(Stored data):
┄┄┄┄┄┄┄┄┄┄
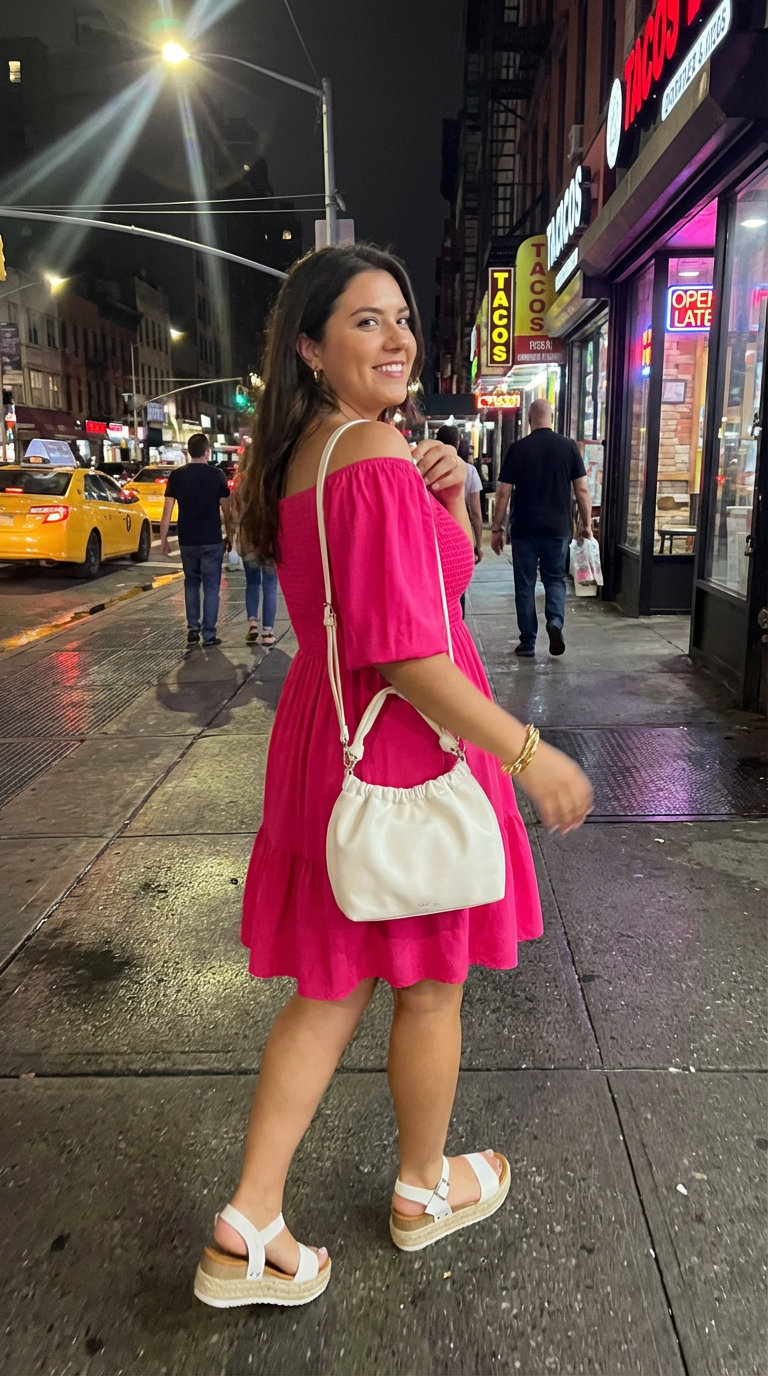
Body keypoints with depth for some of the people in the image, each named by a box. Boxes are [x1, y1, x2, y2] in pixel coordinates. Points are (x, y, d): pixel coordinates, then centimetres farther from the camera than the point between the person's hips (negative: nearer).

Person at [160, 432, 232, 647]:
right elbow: (226, 509, -1)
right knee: (211, 587, 3)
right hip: (212, 541, -2)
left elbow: (167, 511, -1)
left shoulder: (177, 476, 0)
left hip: (187, 541, 2)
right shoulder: (216, 475, -4)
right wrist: (229, 535, 11)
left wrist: (163, 538, 6)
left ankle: (193, 628, 11)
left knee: (191, 583, 18)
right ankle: (209, 635, 2)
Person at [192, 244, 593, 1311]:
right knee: (430, 980, 13)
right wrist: (529, 754, -20)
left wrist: (449, 493, 2)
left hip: (327, 731, 9)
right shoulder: (377, 452, -19)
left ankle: (247, 1226, 24)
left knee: (333, 984, 17)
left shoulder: (303, 453, 11)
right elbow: (405, 651, -25)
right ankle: (425, 1189, 38)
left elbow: (447, 573, 19)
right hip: (404, 742, -9)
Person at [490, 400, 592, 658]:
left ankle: (528, 643, 12)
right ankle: (555, 622, -8)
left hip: (525, 529, -1)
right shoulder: (569, 446, 0)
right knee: (555, 579, 17)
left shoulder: (518, 449, -4)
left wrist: (496, 529, 3)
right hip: (558, 528, 1)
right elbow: (582, 489, -1)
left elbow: (503, 493, -4)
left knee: (525, 585, 8)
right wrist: (586, 524, 8)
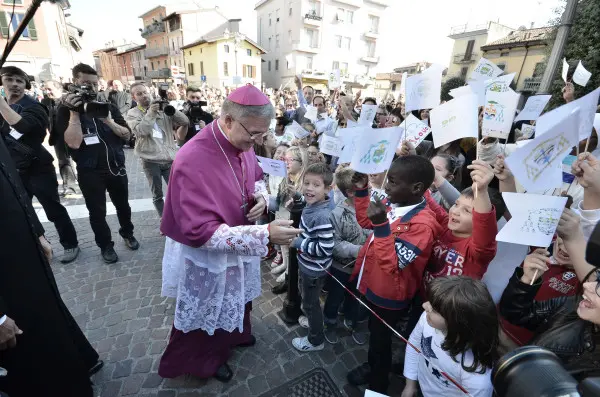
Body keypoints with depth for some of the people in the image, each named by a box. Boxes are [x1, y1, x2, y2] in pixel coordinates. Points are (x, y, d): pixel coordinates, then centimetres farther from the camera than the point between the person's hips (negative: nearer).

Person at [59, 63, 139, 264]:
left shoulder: (109, 106, 5)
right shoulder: (66, 109, -5)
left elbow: (127, 135, -1)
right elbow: (74, 142, -18)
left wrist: (110, 122, -18)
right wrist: (74, 112, -21)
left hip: (116, 166, 3)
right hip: (89, 172, -3)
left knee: (123, 205, 16)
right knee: (97, 211, 7)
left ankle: (127, 234, 37)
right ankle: (105, 245, 24)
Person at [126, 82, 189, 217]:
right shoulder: (132, 113, 4)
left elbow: (184, 122, -1)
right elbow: (140, 131, -15)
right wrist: (150, 113, -16)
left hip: (170, 158, 1)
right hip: (151, 161, -1)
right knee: (157, 194, 9)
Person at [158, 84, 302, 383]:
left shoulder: (242, 144, -9)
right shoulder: (192, 161, -34)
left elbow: (257, 177, 10)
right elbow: (200, 232, -35)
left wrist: (261, 196, -14)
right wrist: (265, 234, -39)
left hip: (238, 247, 7)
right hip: (206, 258, -6)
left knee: (237, 300, 30)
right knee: (209, 312, 20)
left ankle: (235, 335, 62)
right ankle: (204, 360, 52)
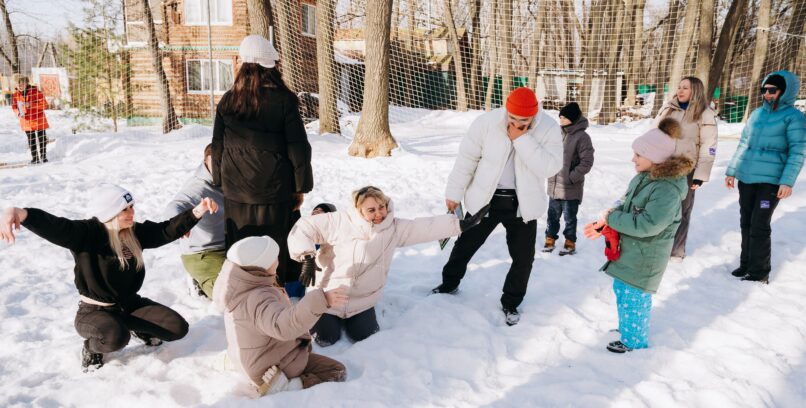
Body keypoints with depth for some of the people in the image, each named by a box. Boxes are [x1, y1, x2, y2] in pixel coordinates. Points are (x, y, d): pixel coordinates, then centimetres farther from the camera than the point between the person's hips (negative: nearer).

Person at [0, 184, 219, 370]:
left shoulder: (136, 232, -3)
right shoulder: (86, 233, -21)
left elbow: (167, 230, -2)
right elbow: (53, 226, -37)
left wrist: (198, 211, -15)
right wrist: (20, 213, -58)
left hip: (130, 303, 5)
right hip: (94, 311, -5)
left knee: (179, 329, -9)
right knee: (117, 338, -38)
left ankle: (137, 327, 22)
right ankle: (92, 345, 0)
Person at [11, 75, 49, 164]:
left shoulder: (36, 92, -12)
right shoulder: (15, 95, -1)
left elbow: (45, 105, -15)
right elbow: (14, 106, 13)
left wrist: (32, 105, -25)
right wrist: (18, 113, -8)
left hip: (38, 120, -3)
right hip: (26, 121, 3)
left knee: (42, 139, 6)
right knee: (31, 141, 6)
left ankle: (43, 156, 20)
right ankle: (35, 158, 13)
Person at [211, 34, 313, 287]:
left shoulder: (228, 101, 3)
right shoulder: (283, 100, -8)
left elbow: (218, 146, 8)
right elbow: (297, 146, -7)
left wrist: (221, 181, 18)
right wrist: (301, 186, 0)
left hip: (236, 191, 3)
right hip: (274, 190, -3)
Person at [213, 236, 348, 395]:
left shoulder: (239, 286, -8)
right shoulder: (258, 299, -38)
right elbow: (283, 325, -56)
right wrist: (320, 302, -67)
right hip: (274, 371, -10)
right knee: (338, 372, -5)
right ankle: (282, 389, -15)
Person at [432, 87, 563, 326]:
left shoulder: (549, 129, -13)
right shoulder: (487, 122, -14)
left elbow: (550, 168, -24)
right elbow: (467, 158, -6)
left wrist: (522, 139, -29)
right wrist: (454, 193, -3)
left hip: (522, 204, 0)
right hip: (486, 198, 0)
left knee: (523, 258, 8)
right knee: (465, 244, 15)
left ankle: (510, 303, 32)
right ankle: (449, 284, 42)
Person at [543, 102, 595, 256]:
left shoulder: (582, 137, -13)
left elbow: (587, 162, -14)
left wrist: (571, 177, -16)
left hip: (571, 187, -5)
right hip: (554, 185, 5)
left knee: (569, 217, 8)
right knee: (553, 214, 16)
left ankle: (570, 242, 24)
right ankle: (550, 238, 31)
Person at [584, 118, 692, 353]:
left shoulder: (667, 190, -27)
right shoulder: (643, 178, 2)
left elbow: (646, 225, -31)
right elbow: (624, 207, 12)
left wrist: (612, 218, -22)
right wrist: (604, 224, -2)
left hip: (644, 260, -9)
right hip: (628, 251, 9)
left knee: (633, 298, 5)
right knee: (621, 290, 23)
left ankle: (634, 342, 25)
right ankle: (629, 328, 45)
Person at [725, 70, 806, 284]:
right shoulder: (756, 114, 12)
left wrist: (787, 181, -17)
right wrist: (731, 170, 15)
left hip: (770, 180, -5)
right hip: (745, 177, 5)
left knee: (759, 226, -4)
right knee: (746, 223, 11)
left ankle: (759, 272, 8)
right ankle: (746, 264, 24)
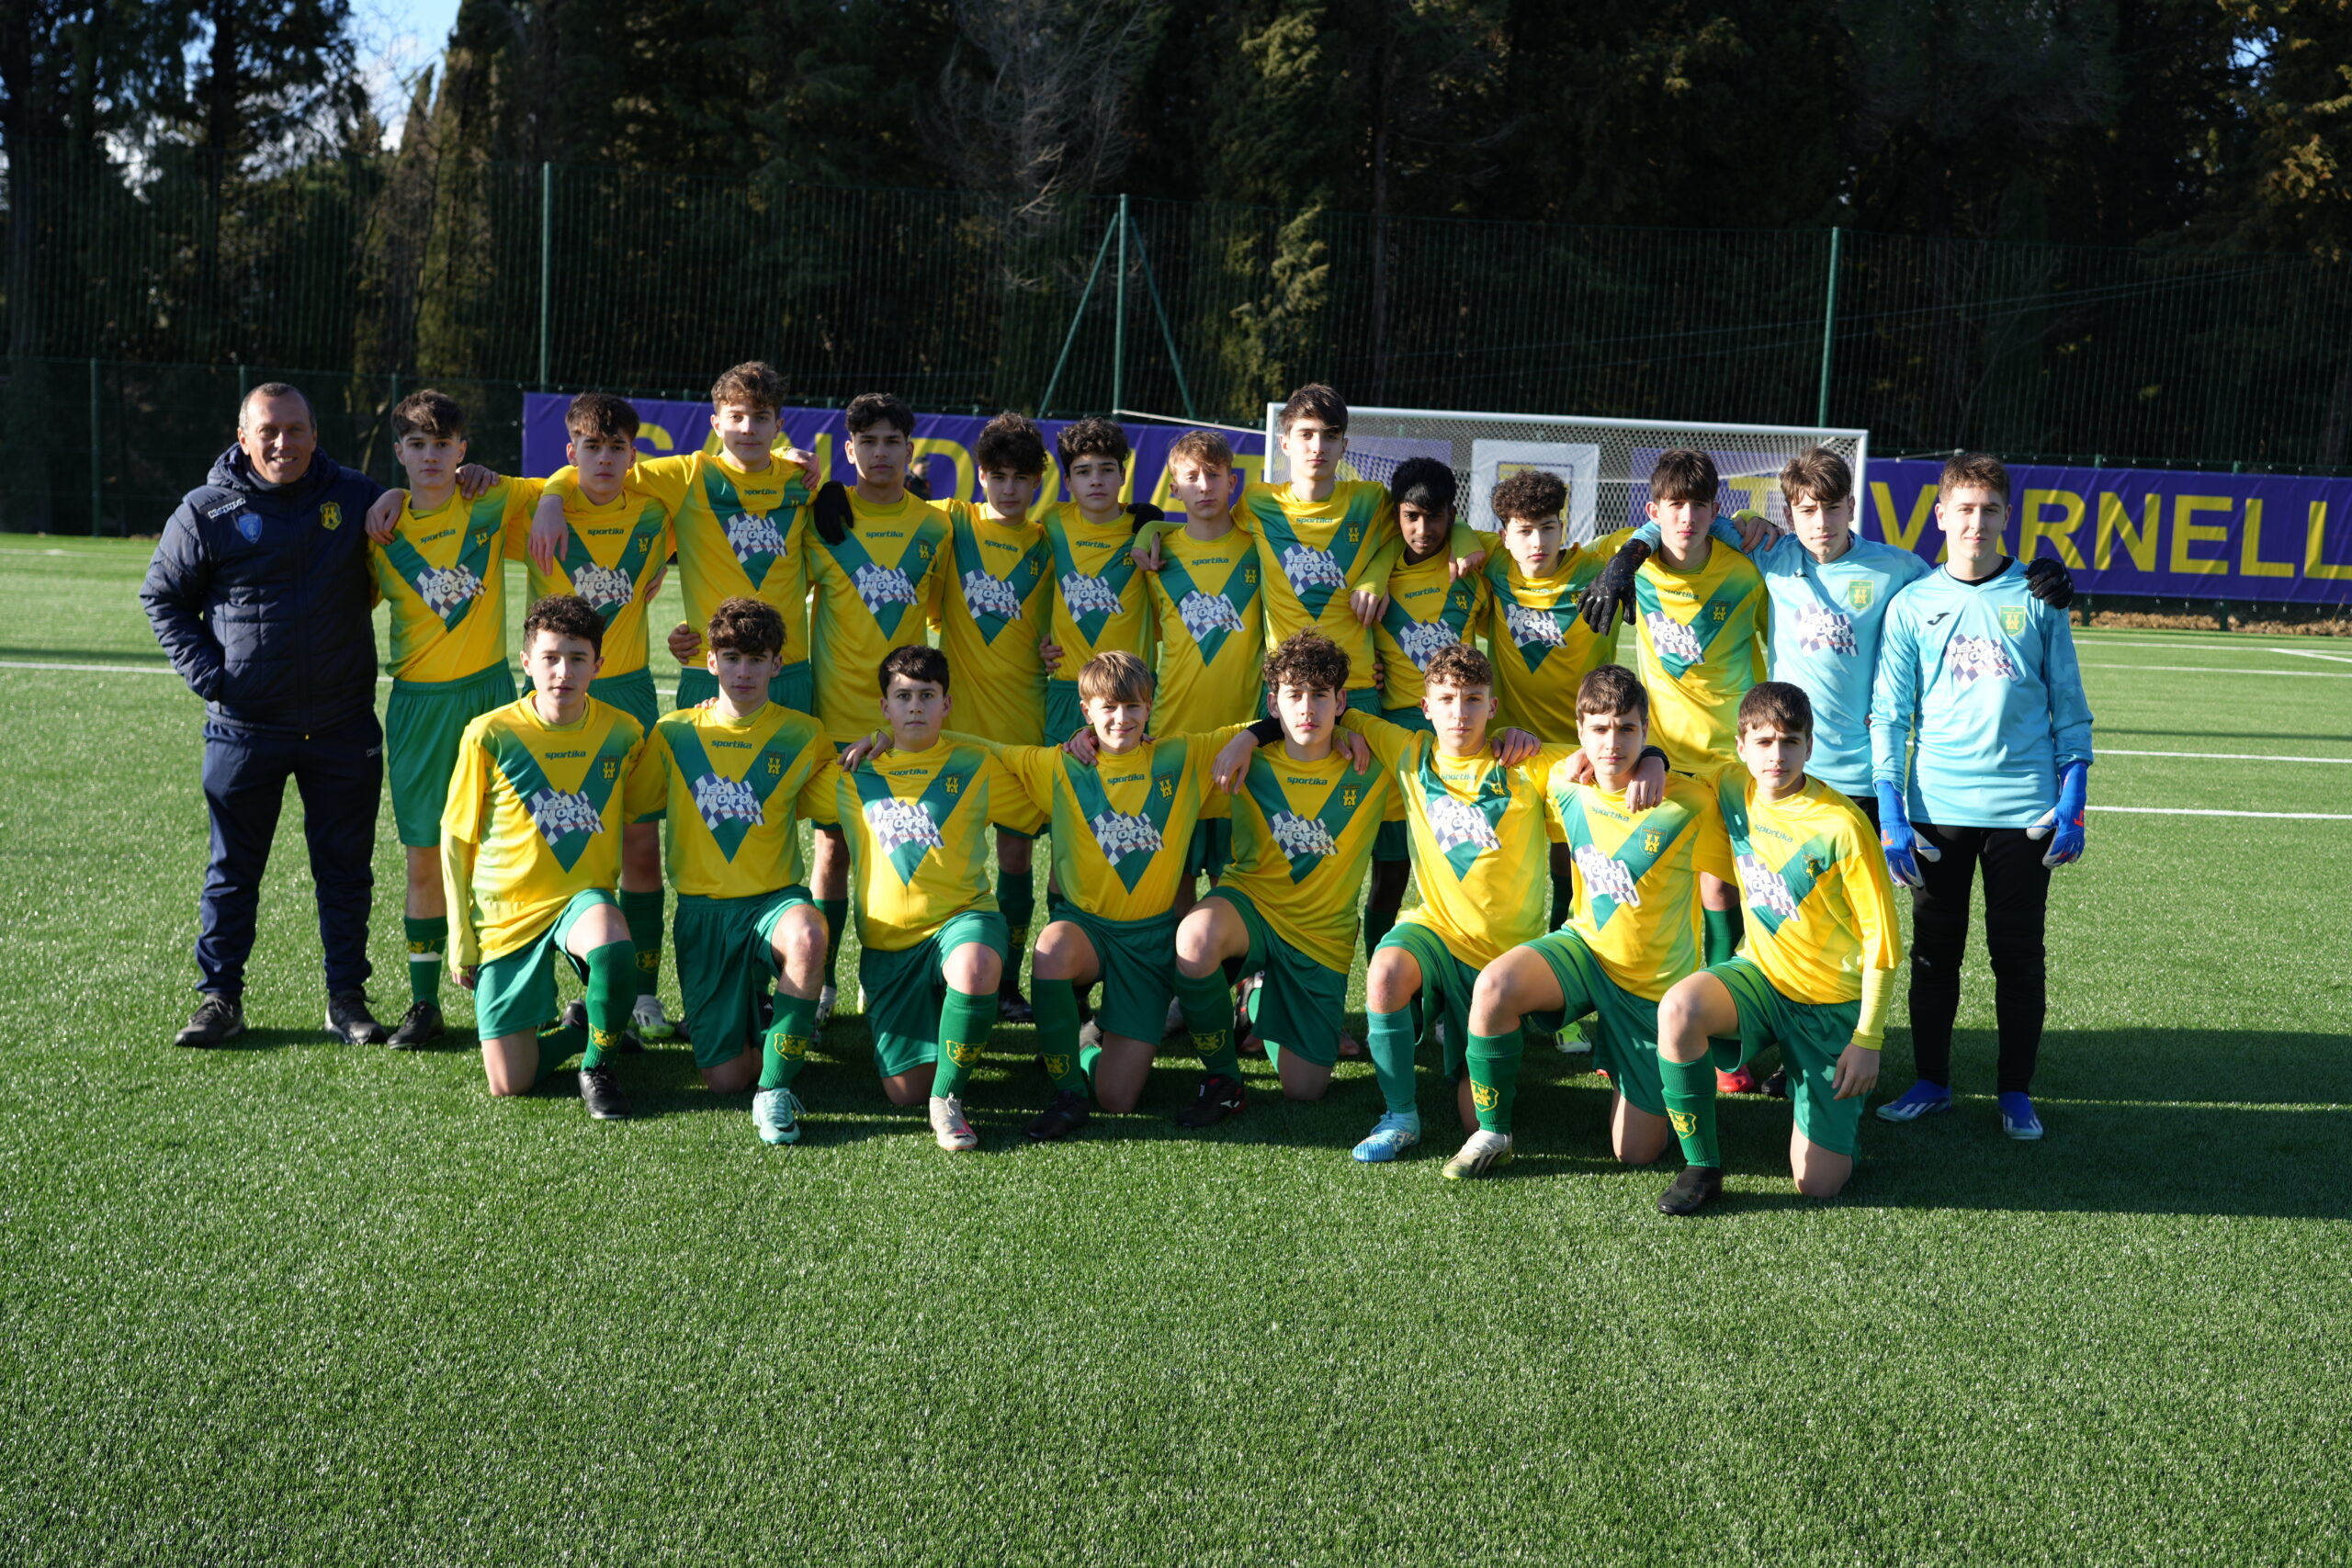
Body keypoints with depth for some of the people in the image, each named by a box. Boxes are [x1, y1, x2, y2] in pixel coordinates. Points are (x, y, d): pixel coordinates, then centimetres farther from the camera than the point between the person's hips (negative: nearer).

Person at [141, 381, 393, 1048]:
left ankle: (347, 997, 19)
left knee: (345, 868, 8)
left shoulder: (356, 497, 3)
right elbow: (163, 597, 8)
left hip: (344, 724, 1)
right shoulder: (207, 511, -2)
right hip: (245, 726, -1)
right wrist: (208, 674, -3)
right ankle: (219, 998, 18)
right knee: (233, 869, 7)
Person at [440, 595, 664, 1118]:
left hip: (583, 895, 1)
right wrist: (461, 941, 0)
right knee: (509, 1084, -8)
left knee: (614, 944, -39)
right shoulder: (491, 735, -10)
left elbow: (650, 799, 18)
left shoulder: (622, 732, -3)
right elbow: (456, 840, 0)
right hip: (505, 910, -1)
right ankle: (576, 1031, 26)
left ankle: (596, 1064, -9)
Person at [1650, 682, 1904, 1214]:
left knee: (1819, 1182, -7)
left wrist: (1868, 1039, -14)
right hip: (1761, 972, 4)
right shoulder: (1732, 790, -6)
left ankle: (1843, 1090, 27)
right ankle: (1701, 1165, -14)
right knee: (1678, 1008, -33)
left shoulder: (1842, 826, -20)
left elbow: (1882, 938, -14)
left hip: (1833, 1003, -3)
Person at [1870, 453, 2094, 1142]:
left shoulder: (2037, 600, 3)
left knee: (2019, 954, 5)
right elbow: (1888, 715, 3)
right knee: (1934, 951, 8)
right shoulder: (1912, 605, 4)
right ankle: (1931, 1082, 21)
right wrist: (1890, 813, -4)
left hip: (2022, 809, 0)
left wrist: (2072, 805, -2)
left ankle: (2016, 1092, 17)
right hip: (1935, 808, 1)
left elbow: (2069, 709, 6)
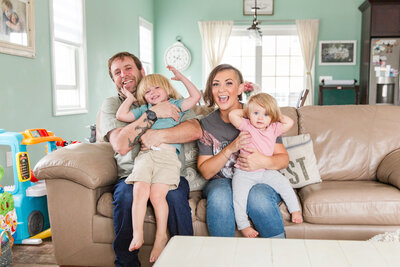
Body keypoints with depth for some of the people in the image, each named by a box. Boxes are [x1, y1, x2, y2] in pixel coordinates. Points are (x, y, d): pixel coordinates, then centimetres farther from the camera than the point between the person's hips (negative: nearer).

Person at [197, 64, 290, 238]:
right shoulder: (207, 124, 3)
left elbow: (284, 158, -4)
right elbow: (205, 171, -3)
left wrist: (264, 162, -28)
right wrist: (231, 148, -20)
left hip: (260, 180, -1)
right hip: (222, 182, 1)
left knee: (258, 197, -34)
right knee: (220, 196, -33)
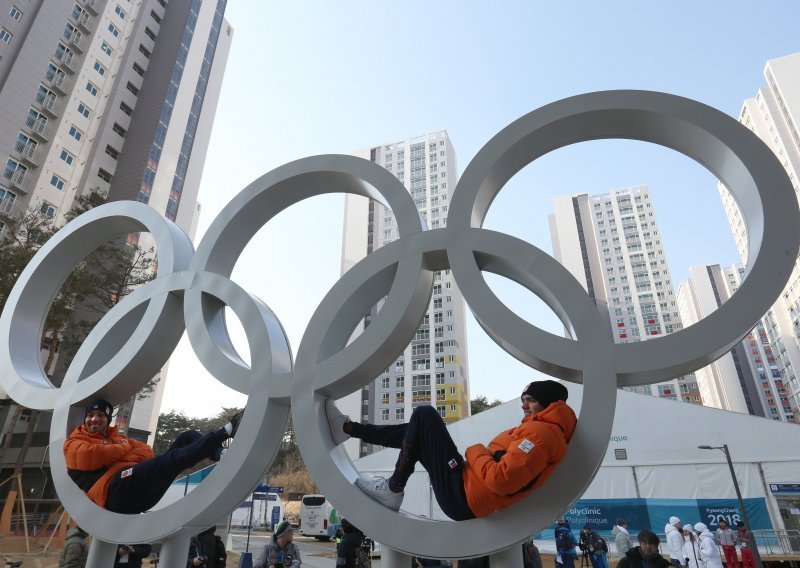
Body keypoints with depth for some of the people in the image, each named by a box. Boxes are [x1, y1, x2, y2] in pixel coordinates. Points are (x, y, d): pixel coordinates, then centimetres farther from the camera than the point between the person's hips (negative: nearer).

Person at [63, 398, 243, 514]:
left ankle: (222, 454, -32)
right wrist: (124, 448, 6)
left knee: (188, 437, -4)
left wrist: (120, 457, -2)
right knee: (175, 457, -31)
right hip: (117, 491, -7)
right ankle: (226, 430, -37)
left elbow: (146, 451, 16)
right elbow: (93, 455, -9)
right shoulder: (74, 443, 16)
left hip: (145, 492, 7)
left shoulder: (117, 437, 33)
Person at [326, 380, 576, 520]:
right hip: (466, 497, 9)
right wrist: (481, 453, 4)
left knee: (424, 415, -6)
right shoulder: (539, 429, 15)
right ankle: (348, 428, 23)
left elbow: (500, 480, -26)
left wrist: (475, 453, -11)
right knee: (418, 433, 18)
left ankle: (393, 490, 1)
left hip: (462, 497, -9)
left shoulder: (542, 431, -16)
┄┄┄┄┄┄┄┄┄┄
(Problem): Reproduce the listing verbatim from the line containing "right knee: (175, 457, -31)" through the final line of the listing, including both of those lines.

(Solution below):
right knee: (175, 457, -31)
right hip: (117, 491, -7)
right ankle: (226, 430, -37)
left elbow: (146, 451, 16)
right elbow: (93, 455, -9)
right shoulder: (74, 443, 16)
left hip: (145, 492, 7)
left shoulder: (117, 437, 33)
Person at [326, 380, 576, 520]:
right hip: (466, 497, 9)
right wrist: (481, 453, 4)
left knee: (424, 415, -6)
right shoulder: (539, 429, 15)
right ankle: (348, 428, 23)
left elbow: (500, 480, -26)
left wrist: (475, 453, -11)
right knee: (418, 433, 18)
left ankle: (393, 490, 1)
left hip: (462, 497, -9)
left shoulder: (542, 431, -16)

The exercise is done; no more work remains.